**What you will do**. Starting with the first line and ending with the last, copy the entries word for word.

**Data extract**.
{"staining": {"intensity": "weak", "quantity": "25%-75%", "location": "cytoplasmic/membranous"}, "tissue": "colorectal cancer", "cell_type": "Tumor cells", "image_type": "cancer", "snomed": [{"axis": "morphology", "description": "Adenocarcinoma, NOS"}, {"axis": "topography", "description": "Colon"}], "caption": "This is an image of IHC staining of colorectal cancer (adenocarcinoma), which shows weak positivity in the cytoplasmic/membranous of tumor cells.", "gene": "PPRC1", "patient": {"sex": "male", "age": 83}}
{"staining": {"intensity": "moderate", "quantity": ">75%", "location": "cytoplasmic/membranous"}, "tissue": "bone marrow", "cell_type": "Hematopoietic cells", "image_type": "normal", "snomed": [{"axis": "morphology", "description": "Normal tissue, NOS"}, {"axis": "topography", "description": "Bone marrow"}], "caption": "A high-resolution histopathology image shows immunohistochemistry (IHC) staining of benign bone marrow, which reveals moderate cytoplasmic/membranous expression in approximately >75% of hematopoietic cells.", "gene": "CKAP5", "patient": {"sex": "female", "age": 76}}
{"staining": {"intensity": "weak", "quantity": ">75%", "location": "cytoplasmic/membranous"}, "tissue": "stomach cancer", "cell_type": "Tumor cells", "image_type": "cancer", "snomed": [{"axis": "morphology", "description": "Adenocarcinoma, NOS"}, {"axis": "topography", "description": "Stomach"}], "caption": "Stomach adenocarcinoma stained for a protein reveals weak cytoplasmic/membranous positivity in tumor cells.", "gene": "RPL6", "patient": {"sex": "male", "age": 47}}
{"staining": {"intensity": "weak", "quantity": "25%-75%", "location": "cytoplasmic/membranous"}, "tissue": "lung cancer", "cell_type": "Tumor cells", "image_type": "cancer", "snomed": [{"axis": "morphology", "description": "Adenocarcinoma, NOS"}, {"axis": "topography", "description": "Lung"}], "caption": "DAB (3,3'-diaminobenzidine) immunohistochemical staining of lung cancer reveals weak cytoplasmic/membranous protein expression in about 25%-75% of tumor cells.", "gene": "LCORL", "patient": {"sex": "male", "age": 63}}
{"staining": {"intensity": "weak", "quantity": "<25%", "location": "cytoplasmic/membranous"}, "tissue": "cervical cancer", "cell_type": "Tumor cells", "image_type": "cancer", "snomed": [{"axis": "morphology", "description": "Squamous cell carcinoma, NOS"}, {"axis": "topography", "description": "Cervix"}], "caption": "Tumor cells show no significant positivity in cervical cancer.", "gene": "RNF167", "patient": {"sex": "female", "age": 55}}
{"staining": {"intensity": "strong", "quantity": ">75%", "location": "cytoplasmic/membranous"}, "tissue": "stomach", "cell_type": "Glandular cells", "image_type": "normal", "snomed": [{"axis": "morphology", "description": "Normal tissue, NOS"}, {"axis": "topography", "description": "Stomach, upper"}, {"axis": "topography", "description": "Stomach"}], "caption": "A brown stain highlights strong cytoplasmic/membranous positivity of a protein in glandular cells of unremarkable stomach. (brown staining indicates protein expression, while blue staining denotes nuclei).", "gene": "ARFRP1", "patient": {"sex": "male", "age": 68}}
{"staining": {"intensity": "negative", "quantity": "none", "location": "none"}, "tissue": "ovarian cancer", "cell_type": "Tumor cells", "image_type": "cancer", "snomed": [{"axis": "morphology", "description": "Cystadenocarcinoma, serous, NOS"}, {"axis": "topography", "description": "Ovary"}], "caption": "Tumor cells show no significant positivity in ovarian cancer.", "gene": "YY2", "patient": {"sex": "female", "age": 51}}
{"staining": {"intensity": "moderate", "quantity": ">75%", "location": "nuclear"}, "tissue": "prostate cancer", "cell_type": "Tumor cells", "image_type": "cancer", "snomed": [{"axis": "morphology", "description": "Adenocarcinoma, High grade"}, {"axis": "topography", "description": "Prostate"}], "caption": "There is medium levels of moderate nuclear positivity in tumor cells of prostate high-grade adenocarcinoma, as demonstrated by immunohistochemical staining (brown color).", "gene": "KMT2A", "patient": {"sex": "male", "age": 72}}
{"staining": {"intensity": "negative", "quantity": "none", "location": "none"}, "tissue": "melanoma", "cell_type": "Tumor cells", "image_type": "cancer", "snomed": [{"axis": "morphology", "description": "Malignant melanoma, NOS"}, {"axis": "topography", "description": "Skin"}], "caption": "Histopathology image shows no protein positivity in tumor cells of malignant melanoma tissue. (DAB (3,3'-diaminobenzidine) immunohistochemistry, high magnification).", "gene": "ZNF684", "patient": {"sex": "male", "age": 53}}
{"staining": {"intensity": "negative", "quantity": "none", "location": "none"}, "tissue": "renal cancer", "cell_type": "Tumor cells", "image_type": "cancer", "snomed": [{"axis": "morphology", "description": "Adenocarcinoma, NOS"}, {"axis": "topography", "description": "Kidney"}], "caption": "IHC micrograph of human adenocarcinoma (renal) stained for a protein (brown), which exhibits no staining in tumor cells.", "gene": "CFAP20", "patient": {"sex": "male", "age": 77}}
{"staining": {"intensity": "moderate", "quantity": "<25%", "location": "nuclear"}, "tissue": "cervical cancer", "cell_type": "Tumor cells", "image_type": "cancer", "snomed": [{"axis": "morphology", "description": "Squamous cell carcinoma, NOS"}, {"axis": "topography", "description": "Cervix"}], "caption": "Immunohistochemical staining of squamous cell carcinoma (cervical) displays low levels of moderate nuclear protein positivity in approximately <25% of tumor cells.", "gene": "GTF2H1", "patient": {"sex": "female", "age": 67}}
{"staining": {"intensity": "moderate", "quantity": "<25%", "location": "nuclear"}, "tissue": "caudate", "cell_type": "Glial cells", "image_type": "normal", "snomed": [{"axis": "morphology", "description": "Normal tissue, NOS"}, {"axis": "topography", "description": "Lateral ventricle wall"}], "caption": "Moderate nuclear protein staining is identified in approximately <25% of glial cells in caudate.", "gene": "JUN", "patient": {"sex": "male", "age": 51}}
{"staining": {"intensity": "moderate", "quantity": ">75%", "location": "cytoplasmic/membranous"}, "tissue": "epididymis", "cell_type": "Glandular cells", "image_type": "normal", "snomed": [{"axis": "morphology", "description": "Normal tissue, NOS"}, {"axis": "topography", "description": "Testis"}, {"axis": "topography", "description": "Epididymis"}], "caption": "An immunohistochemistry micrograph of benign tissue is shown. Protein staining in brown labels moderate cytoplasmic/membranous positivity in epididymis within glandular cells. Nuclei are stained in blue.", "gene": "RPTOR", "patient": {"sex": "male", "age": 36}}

**Task answer**.
{"staining": {"intensity": "weak", "quantity": "25%-75%", "location": "cytoplasmic/membranous"}, "tissue": "colorectal cancer", "cell_type": "Tumor cells", "image_type": "cancer", "snomed": [{"axis": "morphology", "description": "Adenocarcinoma, NOS"}, {"axis": "topography", "description": "Colon"}], "caption": "This is an image of IHC staining of colorectal cancer (adenocarcinoma), which shows weak positivity in the cytoplasmic/membranous of tumor cells.", "gene": "PPRC1", "patient": {"sex": "male", "age": 83}}
{"staining": {"intensity": "moderate", "quantity": ">75%", "location": "cytoplasmic/membranous"}, "tissue": "bone marrow", "cell_type": "Hematopoietic cells", "image_type": "normal", "snomed": [{"axis": "morphology", "description": "Normal tissue, NOS"}, {"axis": "topography", "description": "Bone marrow"}], "caption": "A high-resolution histopathology image shows immunohistochemistry (IHC) staining of benign bone marrow, which reveals moderate cytoplasmic/membranous expression in approximately >75% of hematopoietic cells.", "gene": "CKAP5", "patient": {"sex": "female", "age": 76}}
{"staining": {"intensity": "weak", "quantity": ">75%", "location": "cytoplasmic/membranous"}, "tissue": "stomach cancer", "cell_type": "Tumor cells", "image_type": "cancer", "snomed": [{"axis": "morphology", "description": "Adenocarcinoma, NOS"}, {"axis": "topography", "description": "Stomach"}], "caption": "Stomach adenocarcinoma stained for a protein reveals weak cytoplasmic/membranous positivity in tumor cells.", "gene": "RPL6", "patient": {"sex": "male", "age": 47}}
{"staining": {"intensity": "weak", "quantity": "25%-75%", "location": "cytoplasmic/membranous"}, "tissue": "lung cancer", "cell_type": "Tumor cells", "image_type": "cancer", "snomed": [{"axis": "morphology", "description": "Adenocarcinoma, NOS"}, {"axis": "topography", "description": "Lung"}], "caption": "DAB (3,3'-diaminobenzidine) immunohistochemical staining of lung cancer reveals weak cytoplasmic/membranous protein expression in about 25%-75% of tumor cells.", "gene": "LCORL", "patient": {"sex": "male", "age": 63}}
{"staining": {"intensity": "weak", "quantity": "<25%", "location": "cytoplasmic/membranous"}, "tissue": "cervical cancer", "cell_type": "Tumor cells", "image_type": "cancer", "snomed": [{"axis": "morphology", "description": "Squamous cell carcinoma, NOS"}, {"axis": "topography", "description": "Cervix"}], "caption": "Tumor cells show no significant positivity in cervical cancer.", "gene": "RNF167", "patient": {"sex": "female", "age": 55}}
{"staining": {"intensity": "strong", "quantity": ">75%", "location": "cytoplasmic/membranous"}, "tissue": "stomach", "cell_type": "Glandular cells", "image_type": "normal", "snomed": [{"axis": "morphology", "description": "Normal tissue, NOS"}, {"axis": "topography", "description": "Stomach, upper"}, {"axis": "topography", "description": "Stomach"}], "caption": "A brown stain highlights strong cytoplasmic/membranous positivity of a protein in glandular cells of unremarkable stomach. (brown staining indicates protein expression, while blue staining denotes nuclei).", "gene": "ARFRP1", "patient": {"sex": "male", "age": 68}}
{"staining": {"intensity": "negative", "quantity": "none", "location": "none"}, "tissue": "ovarian cancer", "cell_type": "Tumor cells", "image_type": "cancer", "snomed": [{"axis": "morphology", "description": "Cystadenocarcinoma, serous, NOS"}, {"axis": "topography", "description": "Ovary"}], "caption": "Tumor cells show no significant positivity in ovarian cancer.", "gene": "YY2", "patient": {"sex": "female", "age": 51}}
{"staining": {"intensity": "moderate", "quantity": ">75%", "location": "nuclear"}, "tissue": "prostate cancer", "cell_type": "Tumor cells", "image_type": "cancer", "snomed": [{"axis": "morphology", "description": "Adenocarcinoma, High grade"}, {"axis": "topography", "description": "Prostate"}], "caption": "There is medium levels of moderate nuclear positivity in tumor cells of prostate high-grade adenocarcinoma, as demonstrated by immunohistochemical staining (brown color).", "gene": "KMT2A", "patient": {"sex": "male", "age": 72}}
{"staining": {"intensity": "negative", "quantity": "none", "location": "none"}, "tissue": "melanoma", "cell_type": "Tumor cells", "image_type": "cancer", "snomed": [{"axis": "morphology", "description": "Malignant melanoma, NOS"}, {"axis": "topography", "description": "Skin"}], "caption": "Histopathology image shows no protein positivity in tumor cells of malignant melanoma tissue. (DAB (3,3'-diaminobenzidine) immunohistochemistry, high magnification).", "gene": "ZNF684", "patient": {"sex": "male", "age": 53}}
{"staining": {"intensity": "negative", "quantity": "none", "location": "none"}, "tissue": "renal cancer", "cell_type": "Tumor cells", "image_type": "cancer", "snomed": [{"axis": "morphology", "description": "Adenocarcinoma, NOS"}, {"axis": "topography", "description": "Kidney"}], "caption": "IHC micrograph of human adenocarcinoma (renal) stained for a protein (brown), which exhibits no staining in tumor cells.", "gene": "CFAP20", "patient": {"sex": "male", "age": 77}}
{"staining": {"intensity": "moderate", "quantity": "<25%", "location": "nuclear"}, "tissue": "cervical cancer", "cell_type": "Tumor cells", "image_type": "cancer", "snomed": [{"axis": "morphology", "description": "Squamous cell carcinoma, NOS"}, {"axis": "topography", "description": "Cervix"}], "caption": "Immunohistochemical staining of squamous cell carcinoma (cervical) displays low levels of moderate nuclear protein positivity in approximately <25% of tumor cells.", "gene": "GTF2H1", "patient": {"sex": "female", "age": 67}}
{"staining": {"intensity": "moderate", "quantity": "<25%", "location": "nuclear"}, "tissue": "caudate", "cell_type": "Glial cells", "image_type": "normal", "snomed": [{"axis": "morphology", "description": "Normal tissue, NOS"}, {"axis": "topography", "description": "Lateral ventricle wall"}], "caption": "Moderate nuclear protein staining is identified in approximately <25% of glial cells in caudate.", "gene": "JUN", "patient": {"sex": "male", "age": 51}}
{"staining": {"intensity": "moderate", "quantity": ">75%", "location": "cytoplasmic/membranous"}, "tissue": "epididymis", "cell_type": "Glandular cells", "image_type": "normal", "snomed": [{"axis": "morphology", "description": "Normal tissue, NOS"}, {"axis": "topography", "description": "Testis"}, {"axis": "topography", "description": "Epididymis"}], "caption": "An immunohistochemistry micrograph of benign tissue is shown. Protein staining in brown labels moderate cytoplasmic/membranous positivity in epididymis within glandular cells. Nuclei are stained in blue.", "gene": "RPTOR", "patient": {"sex": "male", "age": 36}}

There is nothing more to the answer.